J was still laughing hysterically. Apparently she was ticklish too, but enjoyed it immensely.

I sat on the edge and handed my camera over to S.

"OK," I said, as my feet held a death grip to the opposite edge of the pool. "You have to get this on video, because I don't think I'll go through with it."

S took the camera and began filming, while encouraging me (in a way that's unique to S) to just go for it and dump my feet into the pool.

"It's easier if you just go for it and not think about it," she said.

I couldn't stop staring at the swarms of tiny fish that had gathered at her feet, ankles and calves... nibbling away like she was an all-you-can-eat buffet. My feet curled further onto the ledge.
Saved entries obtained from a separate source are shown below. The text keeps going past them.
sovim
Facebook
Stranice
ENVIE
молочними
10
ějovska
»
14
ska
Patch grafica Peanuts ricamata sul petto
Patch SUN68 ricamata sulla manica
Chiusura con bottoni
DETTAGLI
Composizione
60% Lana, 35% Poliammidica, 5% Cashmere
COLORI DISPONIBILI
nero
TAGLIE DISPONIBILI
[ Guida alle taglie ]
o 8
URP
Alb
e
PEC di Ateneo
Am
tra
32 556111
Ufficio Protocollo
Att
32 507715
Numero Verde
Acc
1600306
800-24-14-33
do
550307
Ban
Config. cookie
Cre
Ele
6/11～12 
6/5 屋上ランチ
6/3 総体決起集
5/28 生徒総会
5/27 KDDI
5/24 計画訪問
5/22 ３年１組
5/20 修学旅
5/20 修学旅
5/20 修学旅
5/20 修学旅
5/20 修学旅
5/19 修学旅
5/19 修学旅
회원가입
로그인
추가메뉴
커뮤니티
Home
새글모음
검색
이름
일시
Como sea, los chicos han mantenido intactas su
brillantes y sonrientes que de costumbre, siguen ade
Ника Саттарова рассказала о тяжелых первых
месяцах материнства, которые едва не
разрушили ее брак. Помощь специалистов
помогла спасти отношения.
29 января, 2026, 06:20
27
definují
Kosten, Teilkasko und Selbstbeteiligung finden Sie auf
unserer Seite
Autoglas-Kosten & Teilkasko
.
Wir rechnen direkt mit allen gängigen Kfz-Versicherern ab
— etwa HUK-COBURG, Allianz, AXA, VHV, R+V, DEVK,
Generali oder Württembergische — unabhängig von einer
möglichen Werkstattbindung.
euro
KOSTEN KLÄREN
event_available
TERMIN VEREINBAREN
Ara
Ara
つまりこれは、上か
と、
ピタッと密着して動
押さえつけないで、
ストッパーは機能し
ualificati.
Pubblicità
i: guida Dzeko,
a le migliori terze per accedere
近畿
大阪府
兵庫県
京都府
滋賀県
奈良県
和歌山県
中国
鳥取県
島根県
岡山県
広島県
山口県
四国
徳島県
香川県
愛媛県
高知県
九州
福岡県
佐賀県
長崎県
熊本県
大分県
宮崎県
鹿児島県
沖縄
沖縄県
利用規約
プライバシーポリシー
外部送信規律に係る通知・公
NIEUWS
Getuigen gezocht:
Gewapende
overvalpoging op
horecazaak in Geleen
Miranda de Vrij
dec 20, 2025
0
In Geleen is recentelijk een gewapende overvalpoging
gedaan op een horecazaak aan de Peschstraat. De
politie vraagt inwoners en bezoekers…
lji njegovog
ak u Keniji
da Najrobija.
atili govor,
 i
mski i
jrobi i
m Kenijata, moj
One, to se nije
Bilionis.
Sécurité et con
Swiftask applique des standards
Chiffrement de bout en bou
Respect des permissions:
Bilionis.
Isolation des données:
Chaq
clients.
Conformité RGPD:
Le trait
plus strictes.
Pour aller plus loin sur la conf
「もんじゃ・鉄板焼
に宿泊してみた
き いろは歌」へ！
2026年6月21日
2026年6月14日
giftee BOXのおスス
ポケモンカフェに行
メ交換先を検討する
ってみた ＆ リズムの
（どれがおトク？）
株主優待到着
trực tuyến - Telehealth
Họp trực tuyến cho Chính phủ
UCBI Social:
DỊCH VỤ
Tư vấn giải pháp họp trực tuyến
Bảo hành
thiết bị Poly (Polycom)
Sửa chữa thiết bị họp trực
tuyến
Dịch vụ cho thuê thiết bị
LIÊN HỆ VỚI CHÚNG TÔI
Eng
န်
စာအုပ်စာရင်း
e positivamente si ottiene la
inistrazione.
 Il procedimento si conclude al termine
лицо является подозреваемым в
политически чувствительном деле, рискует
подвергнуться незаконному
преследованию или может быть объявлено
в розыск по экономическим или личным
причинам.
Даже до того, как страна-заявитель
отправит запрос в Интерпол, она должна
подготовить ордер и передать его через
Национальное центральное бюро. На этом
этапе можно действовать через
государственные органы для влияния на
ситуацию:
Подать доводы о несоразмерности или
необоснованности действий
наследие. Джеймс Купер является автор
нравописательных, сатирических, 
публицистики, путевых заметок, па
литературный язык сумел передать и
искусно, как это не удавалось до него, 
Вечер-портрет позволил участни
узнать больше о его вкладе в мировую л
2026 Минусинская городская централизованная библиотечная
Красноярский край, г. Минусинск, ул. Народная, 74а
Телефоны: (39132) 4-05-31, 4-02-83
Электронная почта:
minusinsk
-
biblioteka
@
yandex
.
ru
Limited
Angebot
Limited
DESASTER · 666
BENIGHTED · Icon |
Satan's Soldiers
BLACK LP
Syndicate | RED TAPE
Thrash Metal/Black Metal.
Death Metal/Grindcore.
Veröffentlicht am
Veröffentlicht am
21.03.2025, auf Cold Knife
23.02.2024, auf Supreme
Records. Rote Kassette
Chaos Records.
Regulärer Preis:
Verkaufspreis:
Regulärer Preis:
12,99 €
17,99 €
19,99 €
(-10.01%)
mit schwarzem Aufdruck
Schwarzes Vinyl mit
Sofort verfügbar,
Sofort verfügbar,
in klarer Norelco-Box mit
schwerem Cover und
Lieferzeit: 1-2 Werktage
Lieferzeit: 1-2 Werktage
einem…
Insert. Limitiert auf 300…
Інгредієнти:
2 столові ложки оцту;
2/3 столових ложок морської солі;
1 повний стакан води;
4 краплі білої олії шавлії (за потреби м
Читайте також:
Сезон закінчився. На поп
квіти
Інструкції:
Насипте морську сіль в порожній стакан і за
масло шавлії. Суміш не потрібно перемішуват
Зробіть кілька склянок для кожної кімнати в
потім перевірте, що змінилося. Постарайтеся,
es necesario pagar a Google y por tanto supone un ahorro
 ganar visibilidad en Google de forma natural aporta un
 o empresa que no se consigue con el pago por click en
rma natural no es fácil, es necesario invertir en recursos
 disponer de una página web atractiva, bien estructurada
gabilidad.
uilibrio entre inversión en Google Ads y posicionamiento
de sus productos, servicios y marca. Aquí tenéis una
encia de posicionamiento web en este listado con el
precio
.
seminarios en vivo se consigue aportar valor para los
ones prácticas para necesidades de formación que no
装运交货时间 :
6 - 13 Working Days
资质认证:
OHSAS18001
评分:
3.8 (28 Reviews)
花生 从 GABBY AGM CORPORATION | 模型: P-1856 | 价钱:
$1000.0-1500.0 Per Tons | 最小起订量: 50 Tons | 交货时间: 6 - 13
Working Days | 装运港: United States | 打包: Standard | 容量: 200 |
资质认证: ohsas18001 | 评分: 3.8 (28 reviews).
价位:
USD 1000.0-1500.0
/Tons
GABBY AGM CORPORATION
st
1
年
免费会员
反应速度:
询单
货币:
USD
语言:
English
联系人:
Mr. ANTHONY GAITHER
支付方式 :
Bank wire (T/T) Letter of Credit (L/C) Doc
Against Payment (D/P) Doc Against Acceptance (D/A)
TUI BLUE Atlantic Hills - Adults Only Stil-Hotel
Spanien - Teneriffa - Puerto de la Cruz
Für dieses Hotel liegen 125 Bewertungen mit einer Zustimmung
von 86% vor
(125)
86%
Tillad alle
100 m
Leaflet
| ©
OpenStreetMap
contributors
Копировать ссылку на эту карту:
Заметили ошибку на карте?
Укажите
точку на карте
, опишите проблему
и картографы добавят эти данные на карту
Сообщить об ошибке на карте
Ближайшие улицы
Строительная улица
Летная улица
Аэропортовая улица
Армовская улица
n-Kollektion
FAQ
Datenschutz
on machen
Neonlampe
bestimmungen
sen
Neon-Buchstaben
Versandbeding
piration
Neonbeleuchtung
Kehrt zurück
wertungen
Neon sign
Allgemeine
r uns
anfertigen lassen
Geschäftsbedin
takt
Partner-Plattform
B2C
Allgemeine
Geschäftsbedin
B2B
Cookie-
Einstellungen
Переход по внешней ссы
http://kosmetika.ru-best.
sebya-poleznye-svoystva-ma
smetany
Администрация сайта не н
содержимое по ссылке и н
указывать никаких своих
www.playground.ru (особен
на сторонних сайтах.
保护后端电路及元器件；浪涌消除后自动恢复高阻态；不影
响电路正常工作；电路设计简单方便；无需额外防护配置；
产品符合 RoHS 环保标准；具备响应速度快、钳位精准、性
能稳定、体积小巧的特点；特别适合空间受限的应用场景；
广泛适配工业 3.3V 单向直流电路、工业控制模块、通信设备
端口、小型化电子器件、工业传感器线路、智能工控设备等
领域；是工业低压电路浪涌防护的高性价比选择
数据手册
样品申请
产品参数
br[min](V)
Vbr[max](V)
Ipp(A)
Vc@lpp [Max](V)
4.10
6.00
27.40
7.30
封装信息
Deciding that the best way to go through with this was to not look at the fish and just dive, I took the leap.

And it wasn't so bad.

I had my eyes closed for a minute as I felt them swim towards me. When they started on my feet, it literally felt like pins and needles. You know the feeling when your feet fall asleep? Just like that, but more active.

Doctor Fish hard at work.

And with that, I was fine. Unless I looked into the water and saw what the little nibblers were up to. That was freaky.

J, sitting beside me, continued to laugh through the duration of our therapy, while C calmed down towards the end. B, sitting on the opposite edge of the pool (with this being her second time), simply enjoyed the relaxing Sunday afternoon treat while laughing at us. And S? Well, S simply stated without a doubt in her mind that she loved therapy, and that the fish could feast on her anytime they wanted.

Once I settled in, I took in the moment and allowed myself to enjoy another beautiful afternoon with the ladies - good conversations and exfoliated feet included. Thanks, Doctor Fish!

Us, sharing 15 minutes with Doctor Fish.

xo
SC

NOTE: The Namugeuneul Dr. Fish Café is located in Gangnam, Seoul. The way it works is you purchase a coffee or drink from the café, and for an extra 2,000 won (approx. $1.75), you can have 15-20 minutes at the fish spa.


DIRECTIONS: Get off at Gangman station (green line 2), exit 7. Walk straight until you get to the second big crosswalk. The café is located on the second floor of the building next to the Paris Croissant.